Model Checking-Based Software Testing for Function Block Diagrams

The public defense of Eduard Paul Enoiu licentiate thesis in Computer Science and Engineering will take place at Mälardalen University on November 7, 2014, at 10.15 AM in room Zeta, Västerås.

Thesis Title: Model Checking-Based Software Testing for Function Block Diagrams

The examining committee consists of Professor Mohammad Reza Mousavi, Halmstad University; Professor Kristina Lundqvist, MDH; Associate Professor Andreas Ermedahl; Among the members of the examining committee, Professor Mohammad Reza Mousavi has been appointed the faculty examiner. Reserve; Professor Maria Lindén, MDH. Advisors: Paul Pettersson, Daniel Sundmark and Adnan Causevic. 

SUMMARY:

Software testing becomes more complex, more time-consuming, and more expensive. The risk that software errors remain undetected and cause critical failures increases. Consequently, in safety-critical development, testing software is standardized and it requires an engineer to show that tests fully exercise, or cover, the logic of the software. This method often requires a trained engineer to perform manual test generation, is prone to human error, and is expensive or impractical to use frequently in production.
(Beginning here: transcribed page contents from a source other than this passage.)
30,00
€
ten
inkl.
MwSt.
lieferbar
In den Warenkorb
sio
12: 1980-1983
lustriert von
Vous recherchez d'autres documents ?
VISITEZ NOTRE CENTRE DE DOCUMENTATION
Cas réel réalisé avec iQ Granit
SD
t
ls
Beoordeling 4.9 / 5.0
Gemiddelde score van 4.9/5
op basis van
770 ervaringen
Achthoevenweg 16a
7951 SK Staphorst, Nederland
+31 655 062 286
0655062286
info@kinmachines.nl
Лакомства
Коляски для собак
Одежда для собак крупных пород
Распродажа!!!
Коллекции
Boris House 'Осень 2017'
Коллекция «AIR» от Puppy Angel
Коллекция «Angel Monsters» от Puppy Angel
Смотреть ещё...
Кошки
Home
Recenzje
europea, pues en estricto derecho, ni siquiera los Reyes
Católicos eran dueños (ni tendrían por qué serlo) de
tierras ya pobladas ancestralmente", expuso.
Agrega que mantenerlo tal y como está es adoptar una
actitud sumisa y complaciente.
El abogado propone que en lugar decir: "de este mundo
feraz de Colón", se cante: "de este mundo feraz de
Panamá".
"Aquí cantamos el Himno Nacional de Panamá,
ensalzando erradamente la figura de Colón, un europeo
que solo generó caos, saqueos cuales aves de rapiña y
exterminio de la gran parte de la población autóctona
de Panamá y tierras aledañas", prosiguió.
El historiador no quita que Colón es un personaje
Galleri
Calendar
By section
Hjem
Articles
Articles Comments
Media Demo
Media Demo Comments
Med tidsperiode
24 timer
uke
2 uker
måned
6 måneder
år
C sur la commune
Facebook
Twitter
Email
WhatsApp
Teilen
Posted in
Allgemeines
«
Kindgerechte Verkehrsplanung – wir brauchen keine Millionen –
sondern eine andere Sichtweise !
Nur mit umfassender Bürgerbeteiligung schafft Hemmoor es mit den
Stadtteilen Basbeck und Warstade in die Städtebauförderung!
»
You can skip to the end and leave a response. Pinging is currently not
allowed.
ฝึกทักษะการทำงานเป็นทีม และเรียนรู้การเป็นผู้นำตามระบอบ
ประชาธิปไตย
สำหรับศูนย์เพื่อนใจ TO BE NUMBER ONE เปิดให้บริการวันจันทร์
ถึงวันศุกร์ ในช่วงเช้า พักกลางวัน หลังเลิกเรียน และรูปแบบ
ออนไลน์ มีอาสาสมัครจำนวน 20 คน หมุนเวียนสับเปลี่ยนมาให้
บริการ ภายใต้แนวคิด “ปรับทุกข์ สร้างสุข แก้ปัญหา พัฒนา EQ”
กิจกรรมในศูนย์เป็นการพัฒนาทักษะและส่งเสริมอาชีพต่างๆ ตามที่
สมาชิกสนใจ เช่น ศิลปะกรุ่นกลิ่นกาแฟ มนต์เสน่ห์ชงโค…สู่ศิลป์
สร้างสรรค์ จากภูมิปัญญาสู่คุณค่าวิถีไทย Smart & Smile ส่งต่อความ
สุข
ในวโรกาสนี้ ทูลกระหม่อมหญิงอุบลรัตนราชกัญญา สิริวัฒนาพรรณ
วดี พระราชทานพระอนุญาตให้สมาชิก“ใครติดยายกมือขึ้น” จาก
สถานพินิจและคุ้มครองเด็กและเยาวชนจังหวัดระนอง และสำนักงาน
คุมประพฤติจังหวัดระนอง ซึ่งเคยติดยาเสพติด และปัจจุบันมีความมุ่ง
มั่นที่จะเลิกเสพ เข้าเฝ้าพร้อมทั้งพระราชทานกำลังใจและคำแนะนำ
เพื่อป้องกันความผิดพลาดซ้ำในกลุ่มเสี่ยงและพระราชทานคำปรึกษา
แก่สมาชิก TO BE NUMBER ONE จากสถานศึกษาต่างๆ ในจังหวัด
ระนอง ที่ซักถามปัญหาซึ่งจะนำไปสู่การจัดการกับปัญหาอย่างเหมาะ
To overcome these issues, software testing needs to be performed earlier in the development process, more frequently, and aided by automated tools.

Eduard Enoiu, a Phd Student at Mälardalen University, has devised an automated test generation tool called CompleteTest that avoids many of those problems. The method implemented in the tool and described in this thesis, works with software written in Function Block Diagram language, and can provide tests in just a few seconds. In addition, it does not rely on the expertise of a researcher specialized in automated test generation and model checking. Although CompleteTest itself uses a model checker, a complex technique requiring a high level of expertise to generate tests, it provides a straightforward tabular interface to the intended users. In this way, its users do not need to learn the intricacies of using this approach such as how coverage criteria can be formalized and used by a model checker to automatically generate tests. If the technique can be demonstrated to work in production, it could detect and aid in the detection of errors in safety-critical software development, where conventional testing is not always applicable and efficient.

 Eduard conducted studies based on industrial use-case scenarios from Bombardier Transportation AB, showing how the approach can be applied to generate tests in software systems used in the safety-critical domain. To evaluate the approach, it was applied on real-world programs. The results indicate that it is efficient in terms of time required to generate tests and scales well for most of the software. There are still issues to resolve before the technique can be applied to more complex software, but Eduard and his collaborators are already working on ways to overcome them. In particular, we need to understand how its usage in practice can vary depending on human and software process factors.